El siguiente encuentro fue casual.

—Creí que no volvería a verte, ¿dónde has estado?

—…

—Bueno, y… ¿Cómo te ha ido? ¿Cuánto ha pasado desde la última vez que nos vimos? Y en todo caso, parece que fue ayer cuando te vi por primera vez con tu vestidito rosa y esos aparatosos patines. ¿Cómo iba a olvidar ese día? ¿Sabes? Alguna vez escuché a alguien decir que emplear bien el tiempo es tan raro: no se da con frecuencia. Creo que fuiste tú quien lo dijo. Y tienes toda la razón. Yo, por ejemplo, podría hablar y hablar y hablar sin parar hasta morirme pero creo que sólo malgastaría el aliento… Podría hablar de fotografías y libros, de libros de fotografía y fotografías de libros o de las categorías estéticas, lo bello y lo feo, la reproductividad técnica, el psicoanálisis del arte, la relación estilística entre Renoir y Hopper, de Chopin o Schubert, de los mejores museos del mundo, de las iglesias más antiguas de Francia y Alemania, de mis escasas experiencias con los alucinógenos, de aprender a conducir o a tocar la guitarra, de la mujer de Lot o la de Orfeo… Podría decir que lo que tengo en frente (o sea a ti) es valioso por sí mismo, porque no anhela trascender y yo soy de los que disfruta de lo que hay: los pregones de los vendedores en la calle, los gestos de la gente cuando hace la fila del cine o del banco o del supermercado, el aroma del café recalentado y el sabor de las frutas deshidratadas, los atardeceres de esta ciudad, el bienestar que dan los sillones cómodos, la espera en el teatro para ver una obra que no vale la pena, los nombres que no tienen el menor significado, la diversidad de lo que parece igual a todo lo demás, la comida thai, la música de piano, la barra libre en el bar. Y ahora mismo acabo de recordar algo aparentemente muy elemental que leí sobre…

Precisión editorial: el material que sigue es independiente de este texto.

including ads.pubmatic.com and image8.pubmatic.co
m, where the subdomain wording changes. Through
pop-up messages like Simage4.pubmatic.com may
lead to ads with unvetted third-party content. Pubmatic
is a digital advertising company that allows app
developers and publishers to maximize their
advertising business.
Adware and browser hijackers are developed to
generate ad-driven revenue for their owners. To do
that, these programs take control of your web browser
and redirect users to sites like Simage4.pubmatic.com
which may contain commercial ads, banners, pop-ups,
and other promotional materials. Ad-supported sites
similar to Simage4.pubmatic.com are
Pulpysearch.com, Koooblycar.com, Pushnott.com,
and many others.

Con un beso en los labios ella le interrumpió. Y lo que hubo enseguida fue un ilusorio silencio acompasado por los tenues sonidos de las bocas en contienda o comunión: da lo mismo, el ruido del tráfico lejano y la canción “Free falling” de Tom Petty que provenía de algún punto incierto y que a ambos les recordaba Jerry Maguire, película cuyo título ella revolvía en la memoria con el de un par de comedias románticas americanas.

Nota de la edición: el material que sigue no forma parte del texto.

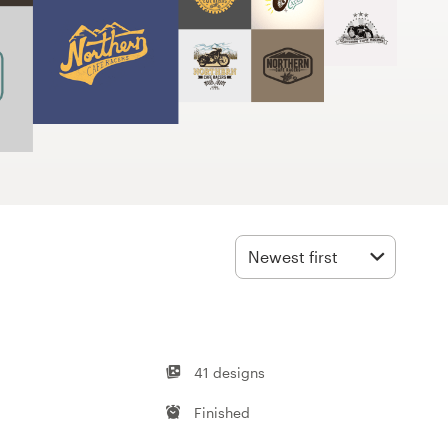
Newest first
41 designs
Finished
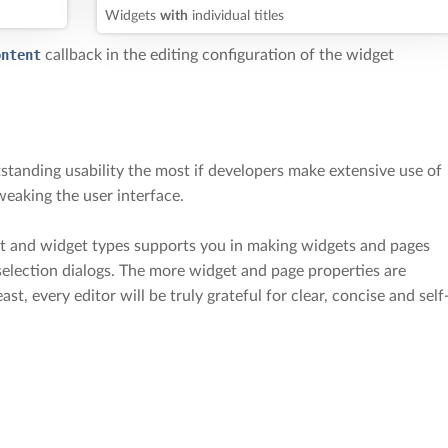
Widgets
with
individual titles
ontent
callback in the editing configuration of the widget
standing usability the most if developers make extensive use of
weaking the user interface.
ct and widget types supports you in making widgets and pages
 selection dialogs. The more widget and page properties are
east, every editor will be truly grateful for clear, concise and self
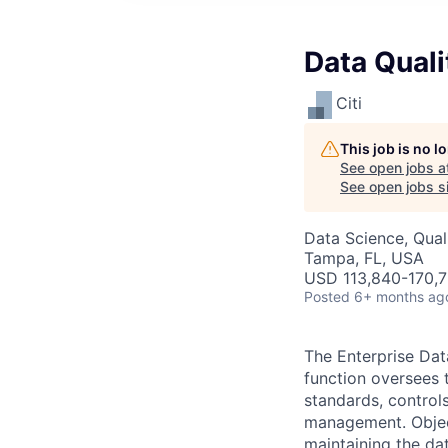
Data Qual
Citi
This job is no 
See open jobs a
See open jobs si
Data Science, Qual
Tampa, FL, USA
USD 113,840-170,7
Posted
6+ months ag
The Enterprise Da
function oversees 
standards, control
management. Objec
maintaining the da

Tras su reencuentro se han ido lejos de la ciudad y ahora corren como animales salvajes por la pradera, juegan como bebés en la playa, se lanzan desnudos y vuelan como angelitos barrocos en su caída al agua de un remanso que han descubierto casualmente. Hacen una muy buena pareja. Pronto regresarán a la ciudad y pasarán un tiempo juntos hasta que comiencen a hartarse uno del otro y sean incapaces de cambiar la manera de ser de cada uno y eso exaspere al otro y un día ella se vaya y vuelva a ser como solía serlo antes de dejar de serlo mientras estaba al lado de él y olvide hasta su nombre y no conserve ni una sola de las fotografías que él le hizo ni recuerde alguna de las historias color rosa o color rojo que él solía inventar luego de que hacían el amor por tercera o cuarta vez y él no encuentre a nadie como ella y se mire al espejo y se cuente una y otra vez la misma historia de amor roto mientras apura un trago y borra la última de sus fotografías.